Por Adriana Muro
En México hay miles de víctimas de desaparición forzada. Miles de personas que, ante la más cruel de las incertidumbres, exigen conocer la verdad sobre el destino de sus seres queridos. La fortaleza ha mantenido en pie, como roble firme, a madres, padres, hermanos, parejas e hijos que llevan años buscando sin descanso. Así han logrado visibilizar la necesidad de romper el círculo de impunidad y revictimización por parte del Estado. También han sumado la unión de colectivos nacionales y extranjeros para pelear por una ley contra la desaparición forzada.
Pero, ¿qué es una desaparición forzada? Es cualquier forma de privación de libertad en la que participan agentes del Estado o cometida por personas que actúan con su autorización, apoyo o aquiescencia, seguida del ocultamiento del paradero de la persona desaparecida. Es tan grave que así ha sido definida por la Convención Internacional para la protección de todas las personas contra las desapariciones forzadas. Duele tanto, porque la desaparición está cargada de múltiples ofensas que impactan toda la esfera de derechos de la persona y que quiebra y desmorona a los familiares, al no saber dónde está su ser querido ni quién lo desapareció.
Esta práctica ha sido utilizada desde los sesentas en el marco de las dictaduras militares en Sudamérica donde desaparecieron miles de estudiantes, profesores y líderes sociales que estaban en contra de los gobiernos autoritarios. También en conflictos armados no internacionales donde comenzó a llevarse a cabo no solo por agentes estatales sino también por grupos al margen de la ley que hacían parte del conflicto. Tal es el caso de Guatemala, El Salvador, Perú y Colombia.
En la ficción democrática que ha acompañado a México desde mediados del siglo XX, la desaparición forzada ha sido una práctica silenciosa pero recurrente. Durante los sesentas y setentas, se adoptó el modus operandi de las dictaduras militares que impactó en la vida de miembros de movimientos estudiantiles, lideres sociales, población campesina y comunidades indígenas. Más recientemente, desde la improvisada guerra contra las drogas iniciada por Felipe Calderón y continuada por Enrique Peña Nieto, según el Registro Nacional de Persona Extraviadas o Desaparecidas, en México hay, al 30 de abril de 2017, treinta y dos mil personas desaparecidas. Sin contar el subregistro que documentan organizaciones de la sociedad civil de casos que no son denunciados o catalogados como desaparición.
Además, en los últimos dos sexenios hay evidencia de la desaparición por parte de particulares pertenecientes a grupos de la delincuencia organizada, con tolerancia del Estado. No obstante su gravedad, esos hechos han sido minimizados con el verbo levantar. En ese sentido, la desaparición en México no es vista como una violación a derechos humanos y el gobierno pretende reducirla a una problemática entre actores de la delincuencia organizada y no como un problema de seguridad que pone en riesgo a la población en general.

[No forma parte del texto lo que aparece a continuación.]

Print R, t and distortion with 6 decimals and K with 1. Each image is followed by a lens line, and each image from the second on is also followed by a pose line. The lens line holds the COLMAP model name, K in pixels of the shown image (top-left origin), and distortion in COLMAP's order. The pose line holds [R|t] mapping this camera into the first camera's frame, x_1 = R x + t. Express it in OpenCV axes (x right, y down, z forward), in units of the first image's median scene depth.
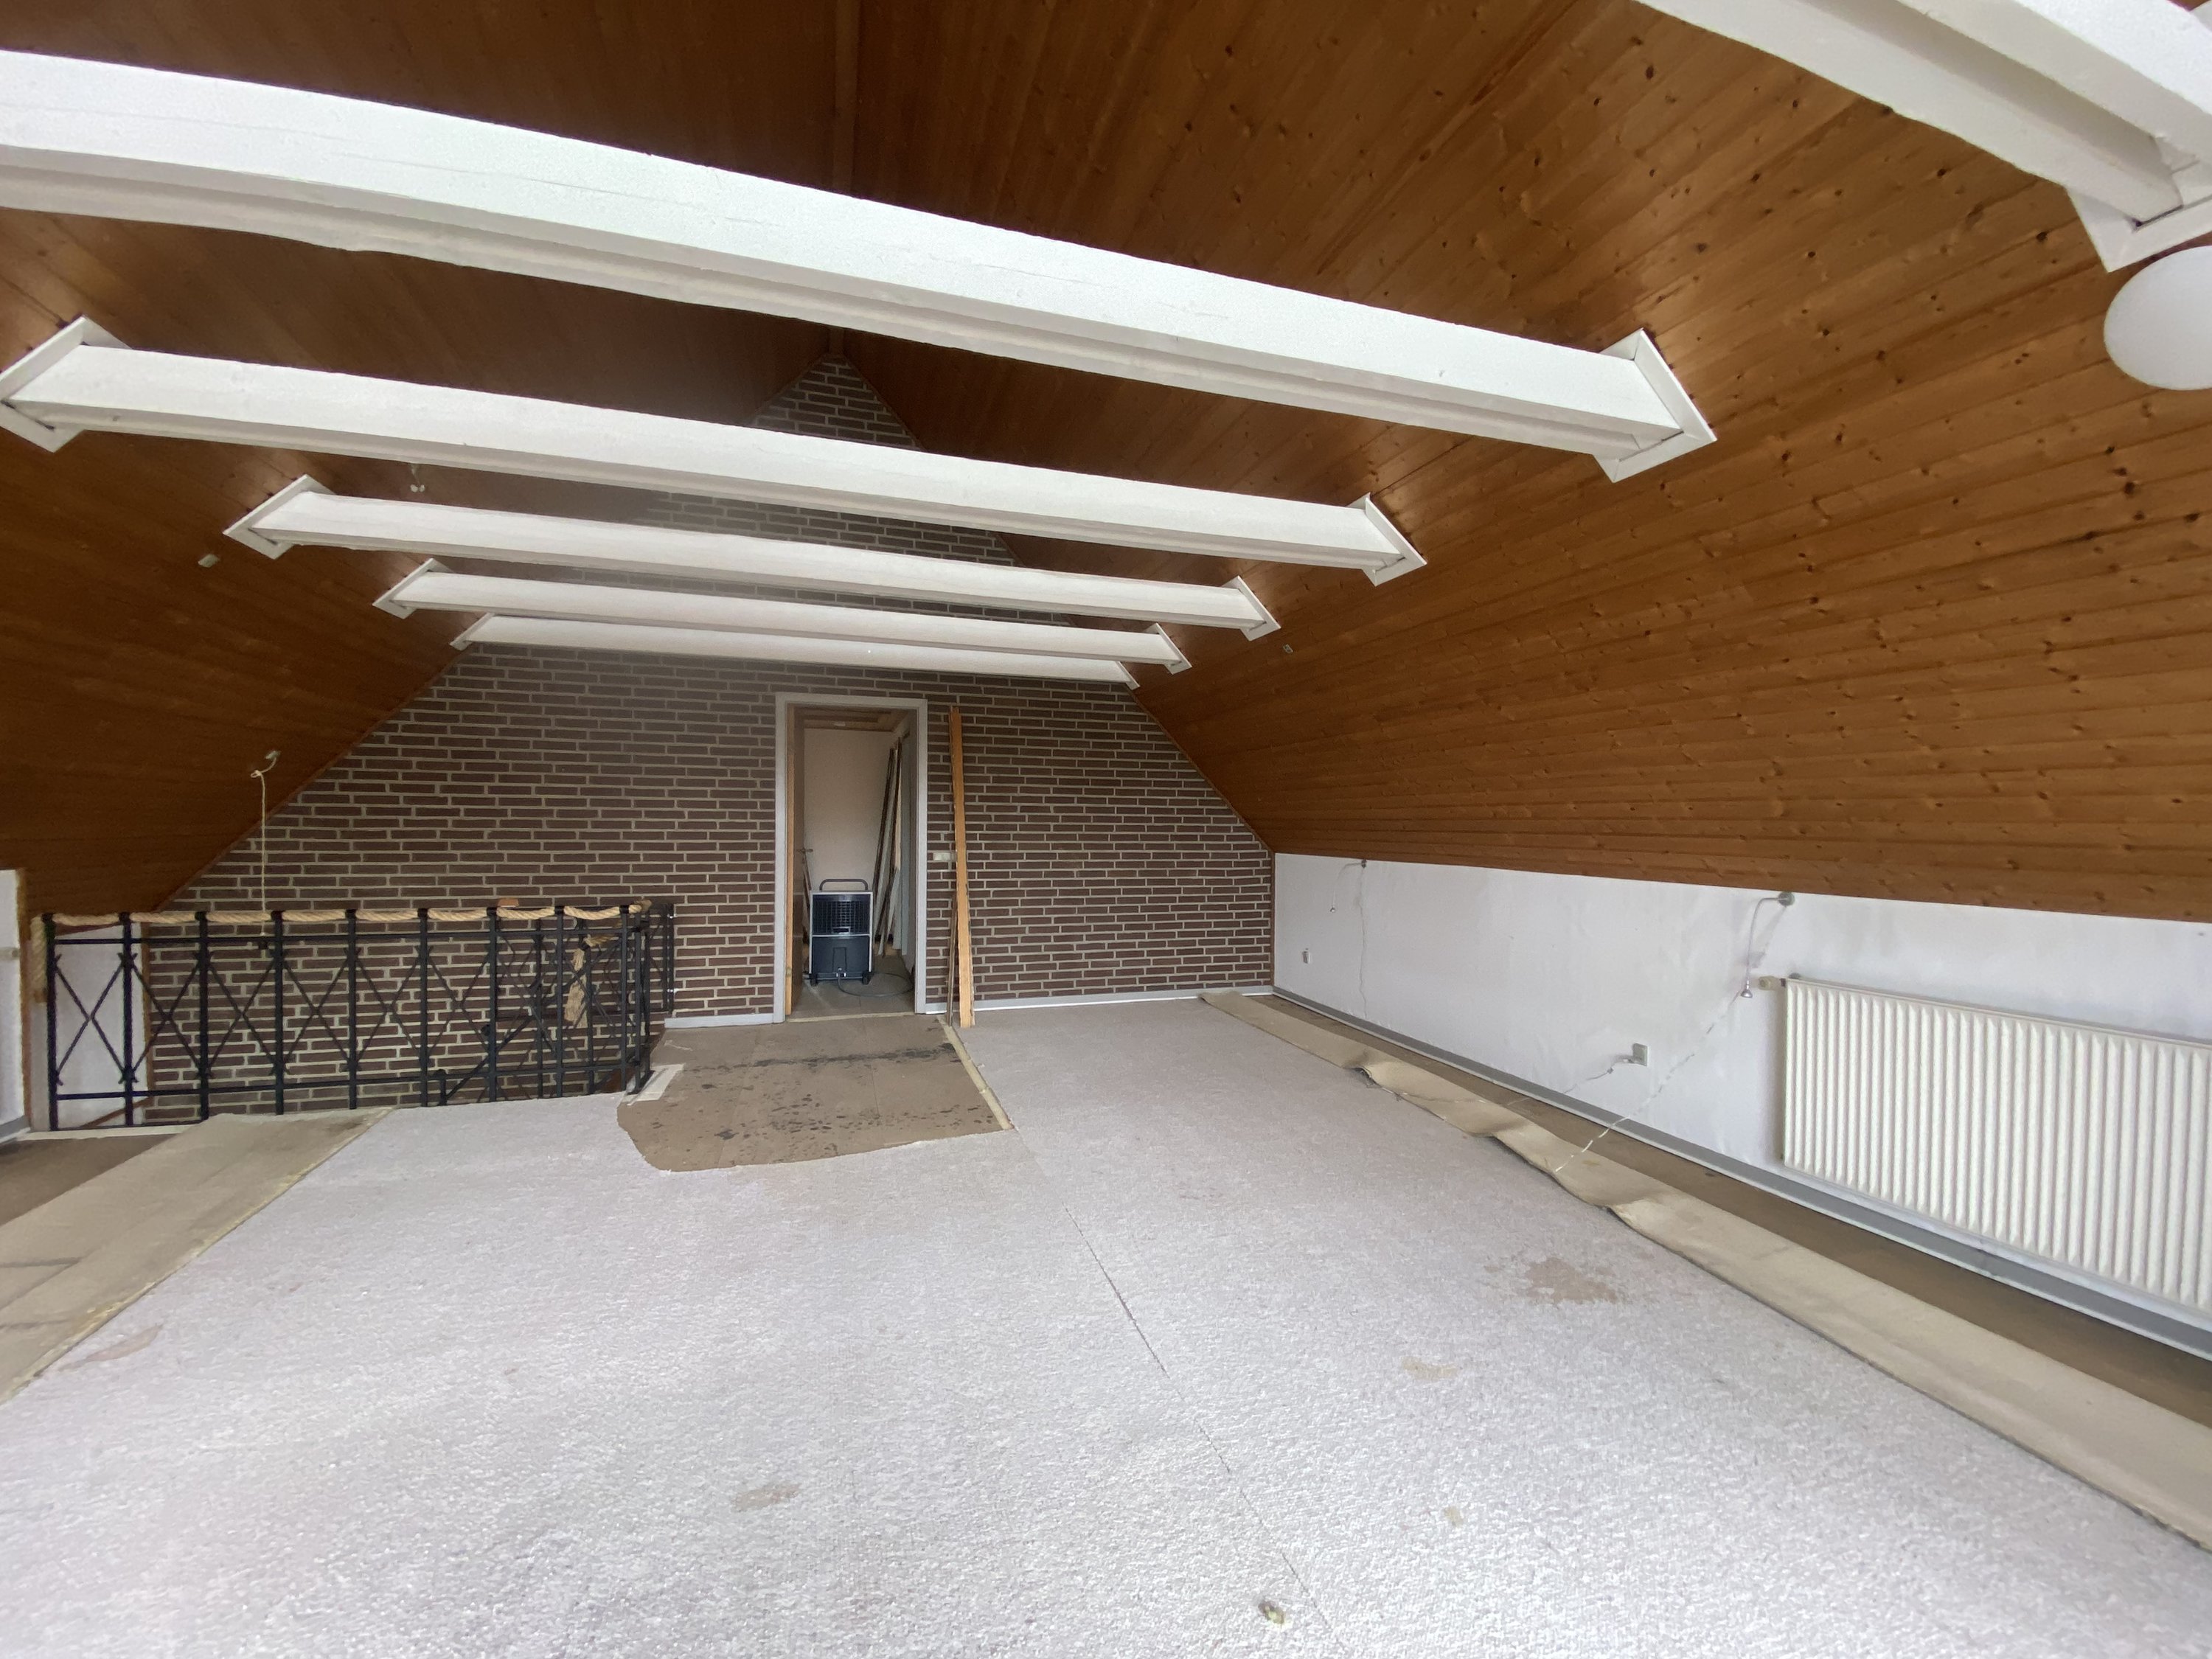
lens RADIAL K [[906.0, 0, 1111.0], [0, 906.0, 829.6], [0, 0, 1]] dist [0.007578, -0.006781]
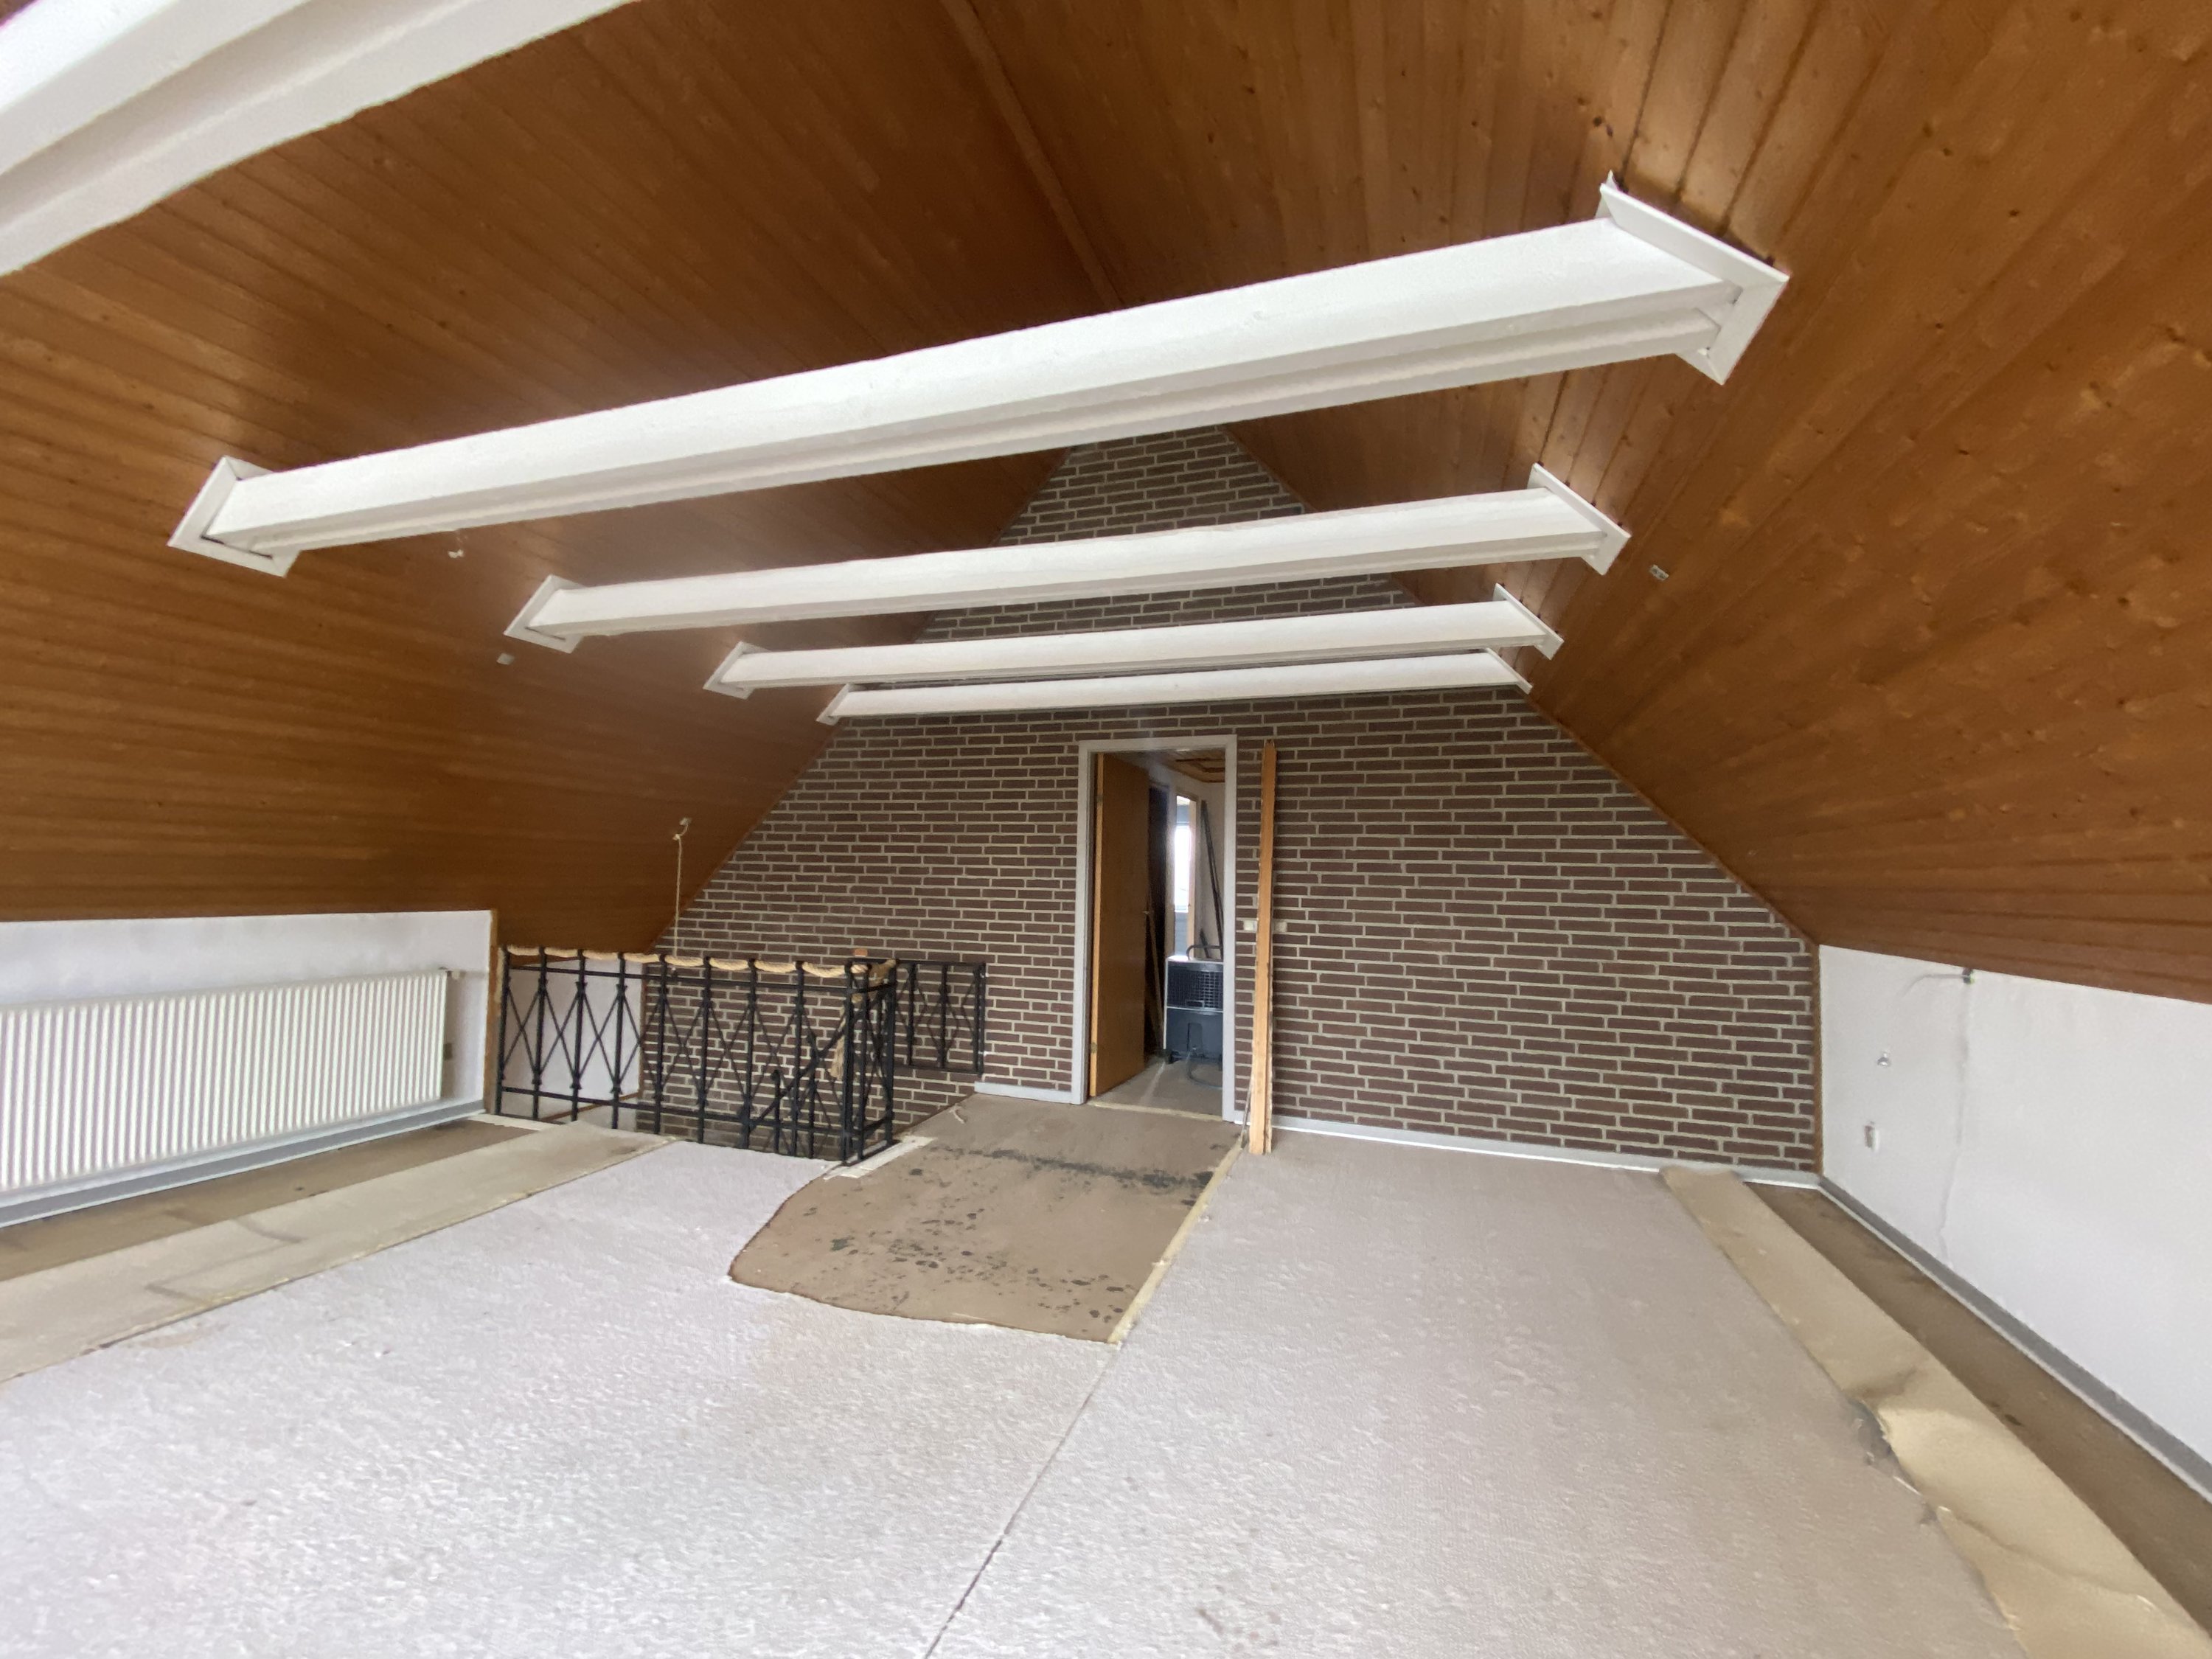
lens RADIAL K [[906.0, 0, 1093.6], [0, 906.0, 819.6], [0, 0, 1]] dist [0.007578, -0.006781]
pose [[0.792347, -0.030583, -0.609304, 0.199139], [-0.016855, 0.997264, -0.071975, -0.005000], [0.609838, 0.067299, 0.789663, 0.288311]]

Por eso urge una ley de desaparición que despierte la solidaridad de la sociedad mexicana. Una que sea construida desde abajo, como señala la Oficina del Alto Comisionado de Derechos Humanos en México, y que recoja las principales demandas de los familiares, dándoles poder, resaltando su dimensión ciudadana con derechos y no su condición de víctimas.
En eso precisamente han trabajado muchas familias. Una legislación que se basa en la experiencia y el contexto particular mexicano, y en los modus operandi de la delincuencia organizada. Es una ley que busca garantizar la efectividad y funcionalidad en todos los niveles de gobierno para la respuesta de dos interrogantes: ¿dónde está? y ¿quién fue? Su contenido incluye que no sea necesario esperar 72 horas para iniciar la búsqueda, que el paso del tiempo no impida perseguir el delito, la consolidación de un registro para cruzar información, la conformación de fiscalías especializadas, el fortalecimiento en la respuesta de atención y reparación de víctimas y un enfoque diferencial frente a las desapariciones de mujeres y de personas migrantes en su tránsito por México. En últimas, la ley se convierte en un símbolo para reconocer el dolor de este violento México.
¿Qué podemos hacer para honrar este esfuerzo? Seamos empáticos. La desaparición sucede porque se permite. Presionemos al Congreso para que en el período legislativo que recién comenzó se apruebe la ley y se incluya el presupuesto necesario para materializarla. Démosle al tema la importancia que merece.